Talking about HP’s management philosophy, Hewlett says “the company operates with a high degree of decentralization. Our basic viewpoint is that decisions can and should be made at the lowest possible operating levels. After all, the people at these levels know first hand what is actually going on, and are well qualified to make many routine operating decisions. But, they need some general guidelines in which to operate. We achieve this by means of broad corporate objectives that are well understood throughout the corporation. This philosophy of distributed management, which we call management by objectives, encourages a broad participation in operating decisions and serves as an excellent training ground for all levels of management.”
Hewlett mentions the staffing of the Grenoble plant. He says, “In keeping with our long-standing policy of managing and staffing local organizations with local people, the next manager in all probability will be selected from our present staff in Grenoble. You might be interested to know that of the 203 people employed here, 186 come from this region. There are only 17 non-French employed, two of whom are from the U.S.”
“I cannot close without saying a word about the tremendous amount of help and cooperation we have received during the startup phases of this operation.

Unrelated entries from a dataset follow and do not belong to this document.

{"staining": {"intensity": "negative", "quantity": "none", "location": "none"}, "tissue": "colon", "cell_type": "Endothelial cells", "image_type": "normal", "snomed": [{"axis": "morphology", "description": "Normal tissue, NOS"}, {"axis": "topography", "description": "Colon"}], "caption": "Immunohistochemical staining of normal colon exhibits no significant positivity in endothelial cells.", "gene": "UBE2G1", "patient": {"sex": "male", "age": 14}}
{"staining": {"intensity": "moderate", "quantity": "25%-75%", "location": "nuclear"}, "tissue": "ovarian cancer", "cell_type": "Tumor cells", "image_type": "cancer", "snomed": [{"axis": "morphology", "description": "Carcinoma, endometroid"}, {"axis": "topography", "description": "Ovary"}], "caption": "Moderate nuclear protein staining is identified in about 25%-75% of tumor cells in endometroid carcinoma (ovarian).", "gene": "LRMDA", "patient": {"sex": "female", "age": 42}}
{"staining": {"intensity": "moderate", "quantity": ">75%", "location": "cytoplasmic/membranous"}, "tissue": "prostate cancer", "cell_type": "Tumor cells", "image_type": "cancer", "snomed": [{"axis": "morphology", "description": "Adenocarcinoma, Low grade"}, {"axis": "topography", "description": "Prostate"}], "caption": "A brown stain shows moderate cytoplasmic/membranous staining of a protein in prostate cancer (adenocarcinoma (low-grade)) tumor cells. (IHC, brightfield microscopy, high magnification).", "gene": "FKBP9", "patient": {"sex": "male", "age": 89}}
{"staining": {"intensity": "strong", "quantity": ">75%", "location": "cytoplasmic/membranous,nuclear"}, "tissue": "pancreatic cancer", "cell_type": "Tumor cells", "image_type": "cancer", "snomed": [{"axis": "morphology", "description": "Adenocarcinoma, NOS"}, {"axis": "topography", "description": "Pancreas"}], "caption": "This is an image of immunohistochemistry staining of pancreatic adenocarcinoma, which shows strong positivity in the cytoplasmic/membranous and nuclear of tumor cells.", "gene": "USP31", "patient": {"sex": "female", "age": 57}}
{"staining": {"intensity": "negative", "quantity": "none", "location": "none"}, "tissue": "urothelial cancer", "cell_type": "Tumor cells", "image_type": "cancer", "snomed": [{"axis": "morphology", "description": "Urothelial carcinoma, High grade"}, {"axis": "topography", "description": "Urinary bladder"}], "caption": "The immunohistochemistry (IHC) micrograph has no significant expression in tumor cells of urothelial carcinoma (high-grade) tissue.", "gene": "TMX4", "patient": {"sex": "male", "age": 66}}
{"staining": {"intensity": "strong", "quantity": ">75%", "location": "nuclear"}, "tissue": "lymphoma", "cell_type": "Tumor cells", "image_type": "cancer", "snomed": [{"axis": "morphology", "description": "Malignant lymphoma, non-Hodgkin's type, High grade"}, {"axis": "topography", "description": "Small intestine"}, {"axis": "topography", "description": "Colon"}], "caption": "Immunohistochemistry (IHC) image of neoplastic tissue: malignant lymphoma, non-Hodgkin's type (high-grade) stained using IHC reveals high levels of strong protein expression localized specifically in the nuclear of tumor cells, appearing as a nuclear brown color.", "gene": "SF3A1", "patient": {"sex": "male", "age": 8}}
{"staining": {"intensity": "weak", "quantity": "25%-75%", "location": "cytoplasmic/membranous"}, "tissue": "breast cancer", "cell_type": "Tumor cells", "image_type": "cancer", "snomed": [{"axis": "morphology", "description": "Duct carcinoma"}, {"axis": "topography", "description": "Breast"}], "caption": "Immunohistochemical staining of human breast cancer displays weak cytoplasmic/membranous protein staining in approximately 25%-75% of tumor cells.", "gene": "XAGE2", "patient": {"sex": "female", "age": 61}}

This help has come from many sources – the French government itself, from the region as a whole, and certainly from the city of Eybens. Let me express our appreciation for all that you have done to make this operation a success. I also want to pay particular credit to the exceedingly fine workforce we have been able to assemble. In a very short period of time, they have been able to master complicated procedures and are as efficient and dedicated as many of our more mature workforces – a clear vindication for our decision to come here.
“Somehow I feel that if General de Gaulle were with us today, he would heartily approve of our decision to come to France and build a plant in this wonderful and hospitable region. We are pleased and honored to become a corporate citizen of your community, and we look forward to a long and happy relationship.”